**SOURCE TEXT:**
= Beginning of Section =

One of the sources described it as less of a light bulb that went off as much as Mueller giving members the breathing room they needed.
The sources had mixed opinions about whether the Democratic lawmakers were trying to state their support ahead of the long recess in order to avoid constituent questions on the matter.
One said that was not the only consideration but noted that being able to lay down a marker on impeachment is helpful to refocusing the attention on Democrats’ legislative agenda. Another source said, however, that most constituents were already asking about health care and other policy issues more than impeachment.
The flood of new calls for an impeachment inquiry comes despite a Judiciary Committee court filing Friday that argues such a step is not necessary to get grand jury records in the Mueller probe.
The committee wants access to the grand jury materials in the special counsel probe — which are usually kept secret — under an exception for records needed “preliminarily to or in connection with a judicial proceeding,” according to its application.
Judiciary’s ongoing congressional investigation counts “because the committee is considering whether to recommend articles of impeachment,” the court application states.
In other words, after weeks of Democrats fielding questions about whether to launch a formal impeachment inquiry, Judiciary members went ahead and told a federal judge that an impeachment investigation had already begun.

= End of Section =

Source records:

= Beginning of Section =

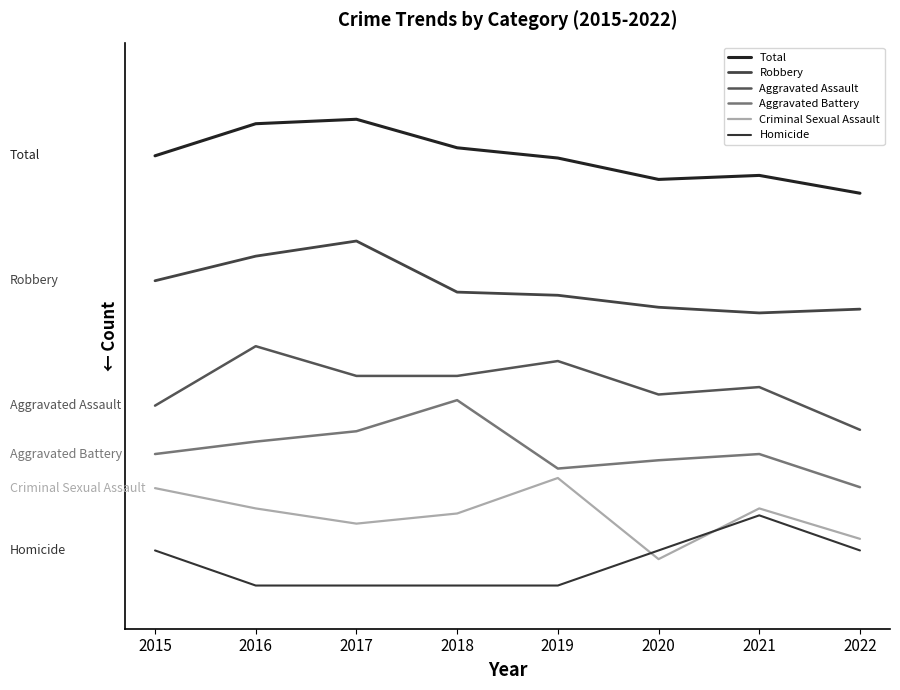

Is the value of Aggravated Assault at 2016 greater than the value of Robbery at 2015?

No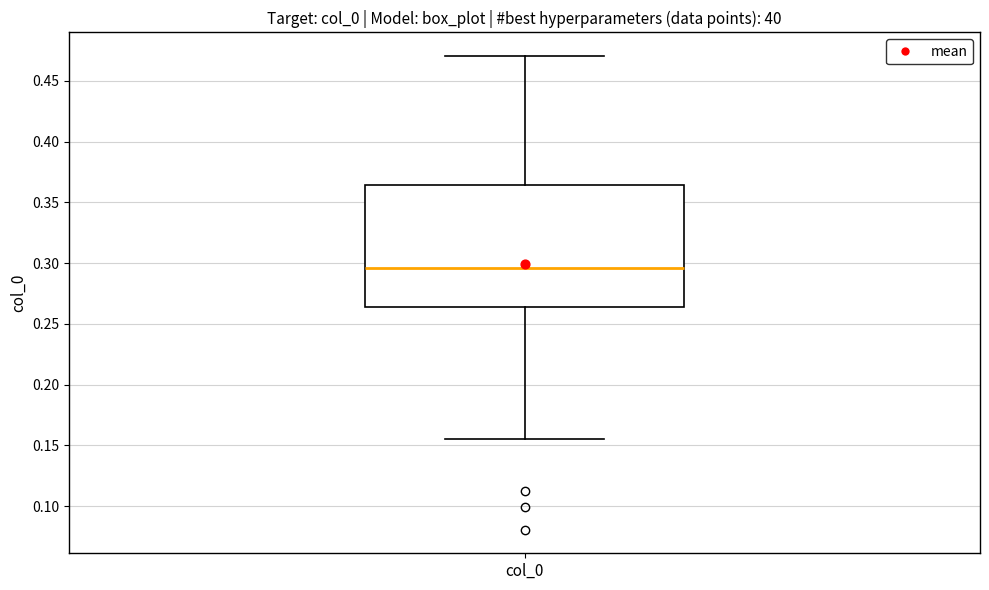

Transcribe this box plot: give where the median line is, the range the box spans, and where the two whiskers end, as read against the y-axis. The values are not printed on the chart, so give them approximately, as read against the axis.

median 0.295, box 0.265 to 0.365, whiskers 0.155 to 0.470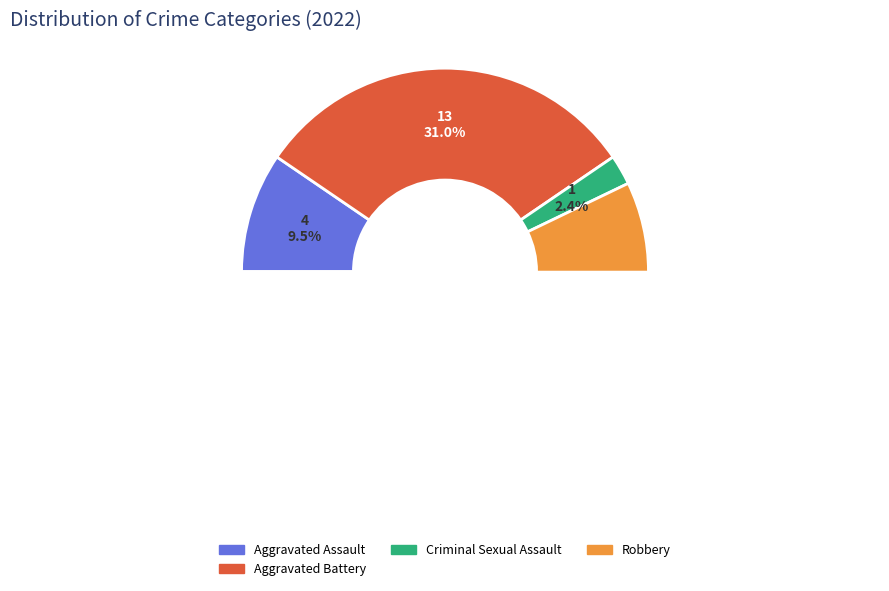

Is Aggravated Battery the majority of the pie?

No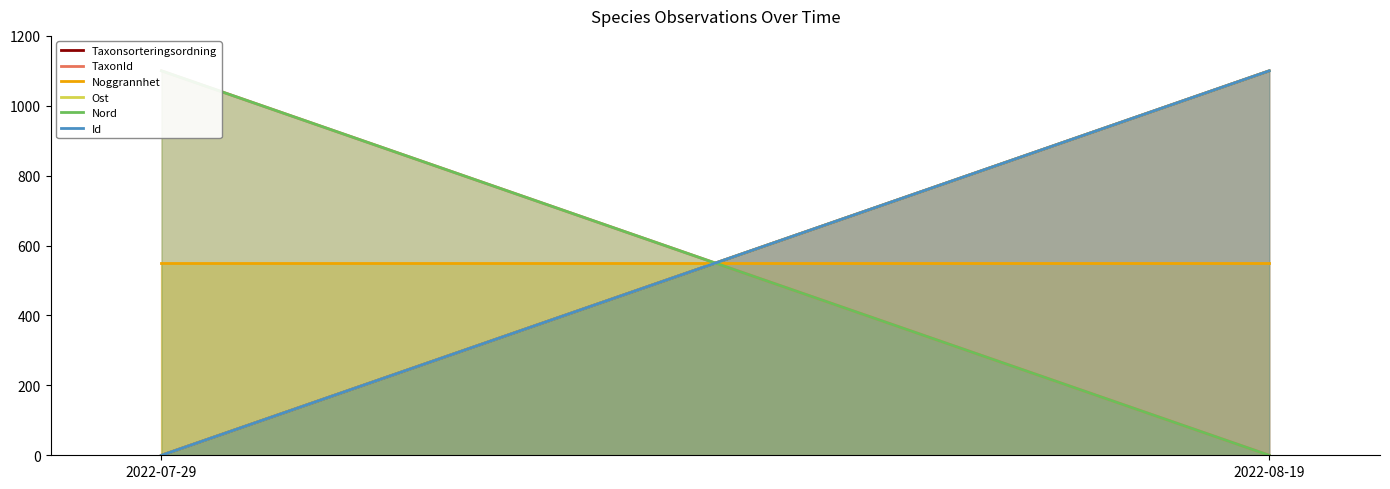

At which label does Taxonsorteringsordning reach its minimum?

2022-07-29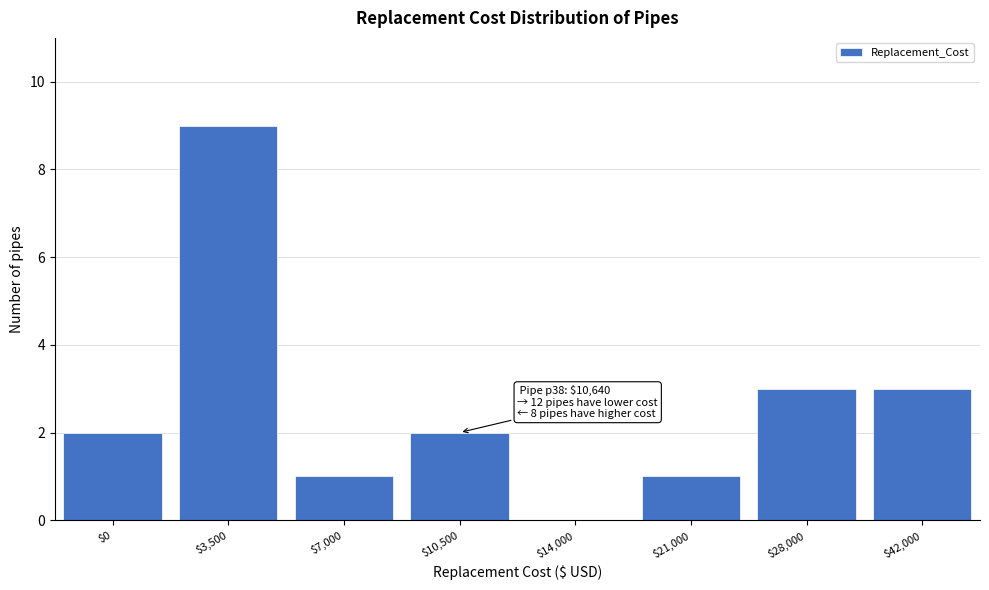

What is the greatest value displayed?

9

= End of Section =

**REQUIRED ACTIONS:**
1. Copy out the stretch of the impeachment passage from "The flood of" through "court application states.".
2. Condense the paragraph of the impeachment passage that opens "One said that was not the only consideration" into a shorter version that keeps its main facts.

**WRITTEN RESPONSES:**
1.
The flood of new calls for an impeachment inquiry comes despite a Judiciary Committee court filing Friday that argues such a step is not necessary to get grand jury records in the Mueller probe.
The committee wants access to the grand jury materials in the special counsel probe — which are usually kept secret — under an exception for records needed “preliminarily to or in connection with a judicial proceeding,” according to its application.
Judiciary’s ongoing congressional investigation counts “because the committee is considering whether to recommend articles of impeachment,” the court application states.

2. One source said that avoiding constituent questions was not the only consideration, though taking a position on impeachment helps refocus attention on the Democrats' legislative agenda. Another source countered that most constituents were already asking more about health care and other policy issues than about impeachment.